Some years back I received a letter from an older cousin in which she wrote about the difficult times she had been through both mentally and physically. During our growing up years, we had been very close and I had looked up to her not just as an older cousin but also as a true friend, philosopher and guide. It was a phase of life when we would exchange long letters and unburden our hearts with stories of disappointments and hope in our lives. It was a relationship many of us have experienced growing up as adolescents where there are trust, companionship and understanding between two persons without the burden of obligations and expectations. But just like baby birds discover a much larger sky once they leave their nests, we also lose sight of each other as the years go by. I read her letter with more than a tinge of regret. I had not responded to her previous letters despite making mental notes to do so. For years we had shared so much — talked about infatuations, informed each other of little heartbreaks that we would laugh over later, never forgot to wish each other on our birthdays and the Raakhi always arrived on time. But soon other events like marriage, children and jobs became more important than replying to letters one had little time to read and even less time to reply to. Her letters too became infrequent and I assumed that just as I had become preoccupied with the responsibilities and obligations of adult life, so had my cousin. The increasing intervals between the letters became a distance too far to be travelled.

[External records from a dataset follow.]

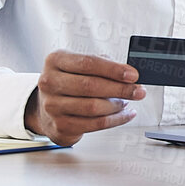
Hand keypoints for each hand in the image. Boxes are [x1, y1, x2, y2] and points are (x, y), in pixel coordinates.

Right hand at [24, 50, 145, 145]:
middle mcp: (50, 82)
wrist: (46, 107)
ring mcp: (53, 106)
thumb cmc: (68, 82)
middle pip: (91, 86)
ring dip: (117, 105)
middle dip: (120, 89)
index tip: (132, 75)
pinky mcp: (60, 125)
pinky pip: (95, 124)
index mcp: (56, 61)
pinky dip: (115, 120)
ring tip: (127, 101)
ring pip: (93, 107)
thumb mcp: (78, 66)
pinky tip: (123, 114)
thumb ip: (102, 65)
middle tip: (138, 91)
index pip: (88, 63)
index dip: (113, 69)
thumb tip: (129, 73)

Then out of the blue one day, the letter came. Each line spoke of a trauma that had taken time to heal. But this letter was not to unburden the heart like old times. It was simply to tell me that she had survived the crisis, her life was now back on track and she was happy. She wished I too was doing well, happy and hopefully had not changed much!

In a world where relationships have become increasingly short, cryptic and incomprehensible like WhatsApp messages and tweets, it took a handwritten letter from the past to teach me the importance of keeping in touch with those who care for you and those you should care for.